Votre avez plus de 260 boutiques au Canada, où votre activité est arrivée à maturité. Est-ce que la hausse des transactions en ligne va modifier vos activités en magasin ?

On reste une entreprise de briques et de mortier. Les ventes en ligne ne représentent que 5 % de nos revenus. On a rénové plusieurs de nos magasins et on continue de le faire, à même nos liquidités. Mais il faut rester vigilant. Le commerce au détail, ça change maintenant tous les trois à cinq ans.

C’est pourquoi on est en train de tout refaire notre site transactionnel, et c’est aussi pourquoi on prépare la relève. J’ai 56 ans et j’ai dit à mes enfants que je cesserais de travailler à 60 ans.

Le plus grand danger pour une entreprise de vêtements, c’est d’être dirigée par quelqu’un qui n’est plus près du marché. Victoria’s Secret est dirigé par un homme de 80 ans, même chose pour Le Château ou Laura. La moyenne d’âge de notre clientèle est de 35 ans. C’est pourquoi je me suis entouré de jeunes.

Est-ce que vos enfants sont prêts à prendre la relève ?

On verra. Je travaille pour la prochaine grande croissance du groupe et pour la relève. Mon fils Roméo est présentement président de Bikini Village, et il va venir m’épauler l’an prochain aux opérations de La Vie en Rose. Ma fille Amélia accompagne ma femme comme responsable des achats et ma nièce s’occupe du design.

Ils vont être en mesure de décider s’ils veulent poursuivre le travail lorsque je quitterai les opérations. Chose certaine, on va continuer de les accompagner s’ils décident de poursuivre.

Au sujet de Bikini Village, est-ce que la chaîne répond à vos attentes de rentabilité ?

Oui, on a acheté la chaîne il y a quatre ans et demi lorsqu’elle était en faillite, et cela nous a pris deux ans pour la redresser. Elle comptait 48 magasins et on est rendu maintenant à 65 boutiques à travers le Canada. Il nous reste Terre-Neuve et la Saskatchewan à couvrir.

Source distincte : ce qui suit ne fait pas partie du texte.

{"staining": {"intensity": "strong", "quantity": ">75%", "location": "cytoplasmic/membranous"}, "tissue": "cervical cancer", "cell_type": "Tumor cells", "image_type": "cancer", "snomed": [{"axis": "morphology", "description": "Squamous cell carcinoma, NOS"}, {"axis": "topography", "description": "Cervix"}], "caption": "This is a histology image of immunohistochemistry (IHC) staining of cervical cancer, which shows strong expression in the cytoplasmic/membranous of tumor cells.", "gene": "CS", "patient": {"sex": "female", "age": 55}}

Une fois qu’on aura 75 boutiques, ce sera le maximum. Bikini Village a besoin d’un bassin de 250 000 personnes pour être rentable, parce qu’on n’y vend que des maillots de bain. Alors que La Vie en Rose peut évoluer dans un marché de 50 000 personnes avec son mix à peu près égal de maillots de bain, de lingerie féminine et de pyjamas.

Avez-vous déjà reçu des offres d’achat pour vos magasins ?

On en reçoit beaucoup, toujours de belles offres. Ça devient distrayant pour rien et je ne m’en occupe même plus, je les transfère directement à notre président du conseil.

On vient d’acheter l’ancienne usine Christie dans Hochelaga-Maisonneuve, où on va déménager notre siège social. On était rendus vraiment à l’étroit.

En juillet, on a déménagé notre entrepôt et ses 85 employés, et les 225 personnes du siège social vont suivre dans les prochains mois. On va avoir plus de place pour mieux planifier.